It's May 1st today, the 12 year anniversary of Labour's sweep to power in 1997. Tony Blair, then young, fresh with a head full of fluffy dark hair, took to the stage and announced that ''A new dawn has broken, has it not?'' The start of something better, a new era of hope and possibility had arrived. And oh my, was it overdue.
I was 8 years old and living in the rural Tory heartland of Northamptonshire. I remember the election well, and John Major being PM. That day, I awoke to my radio alarm and the local station's presenters complaining that ''This is awful - everything's going to change. The bins are changing, even the lampposts are going to change!'' Needless to say, my 8-year-old self wasn't filled with joy. I mean, what was wrong with the lampposts?!

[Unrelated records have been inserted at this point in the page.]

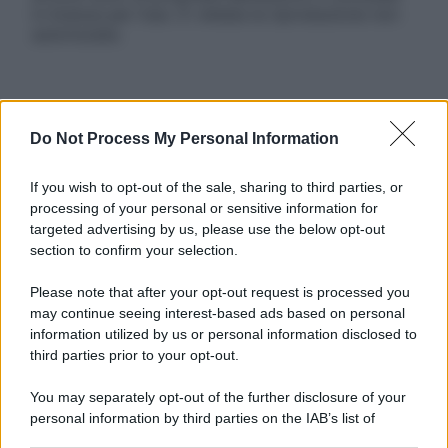
in licenza per l’uso. È vietata la riproduzione non
autorizzata.
Informativa
Do Not Process My Personal Information
Privacy Policy
Cookie Policy
Note Legali
If you wish to opt-out of the sale, sharing to third parties, or
Preferenze Privacy
processing of your personal or sensitive information for
targeted advertising by us, please use the below opt-out
section to confirm your selection.
Please note that after your opt-out request is processed you
may continue seeing interest-based ads based on personal
information utilized by us or personal information disclosed to
third parties prior to your opt-out.
You may separately opt-out of the further disclosure of your
personal information by third parties on the IAB’s list of
downstream participants.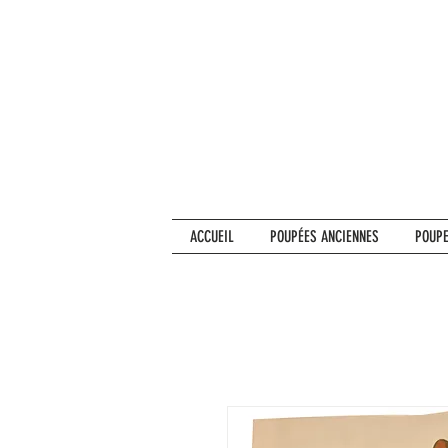
ACCUEIL
POUPÉES ANCIENNES
POUPE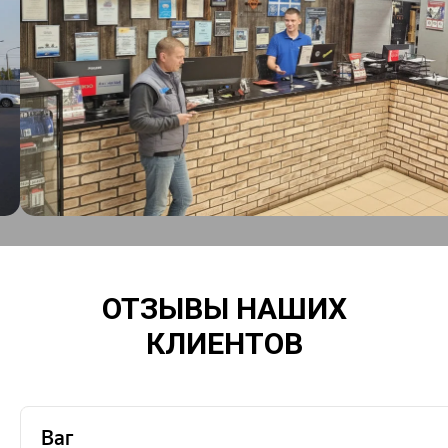
ОТЗЫВЫ НАШИХ
КЛИЕНТОВ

I remember my Mum talking about the fact Tony Blair had won, and how he seemed like a good man, and sitting down to watch the news. It all just felt a bit strange, when I thought of the PM, I could only see John Major, and I felt a bit bad that he'd lost his job, but amazed at all the excitement everywhere. Everywhere, it seemed, except my school or my village...
May 1st 1997 has shaped that 8-year-old's life in more ways than I could ever have known or imagined at the time.12 years on, at 20, I'm sitting here a by-product of the Blair years. The national curriculum, double the amount of spending in schools, lower class sizes (my own down from 37), treble the amount of spending in our hospitals - and those are just the things that helped this 8-year-old.

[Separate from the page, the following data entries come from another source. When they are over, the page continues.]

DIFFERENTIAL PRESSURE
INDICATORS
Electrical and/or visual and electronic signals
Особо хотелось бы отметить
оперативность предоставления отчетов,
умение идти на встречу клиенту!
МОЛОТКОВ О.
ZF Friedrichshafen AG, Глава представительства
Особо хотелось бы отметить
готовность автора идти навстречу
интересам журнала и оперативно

For everyone else, there's the minimum wage, double the spending on overseas aid to and dropping the debt of the very poorest countries, the New Deal - helping over a million left unemployed by the Tories back into work, Sure Start, better maternity leave and the introduction of paternity leave, the halving of NHS operation waiting times, record numbers of police on our streets, the introduction of civil partnerships and negotiating peace in Northern Ireland.
And, of course, the Tories called the minimum wage 'dangerous' and even David Cameron opposed paternity leave (before taking it himself, that is).I am so proud to be a member of this Labour party - the only party with the values of fairness and opportunity for the many, and not just the few, running through it's veins.12 years in and of course there are calls for 'change' - but change for the sake of change will only drag us back to the way things were with the Tories 'do nothing, the market will fix it' approach.
Labour party members all received an email from the PM this week to mark the 12 year anniversary and this part just really showed why we can't take that gamble with the Tories. They are not only reluctant to come forwards with any real policy ideas, and have had no sense of direction over the current economic situation, but, as Gordon Brown quite rightly points out - ''While our party offers a £145 tax cut for 22 million basic rate taxpayers, the Tories talk of putting “some taxes up” and prioritising a multi-million pound inheritance tax cut for the wealthiest few.
And while our party focuses on spending money to help people back into work, David Cameron’s Conservatives refuse to spend a single extra penny to help the unemployed and talk about £20 billion of cuts to public services. He should be straight with the British public about where he’s going to cut and who will have the help they rely on dragged out from underneath them''.
The party of the many, and not just the few. 12 years on and Labour are still fighting for all of us.
This is why I am so proud to represent this Labour party.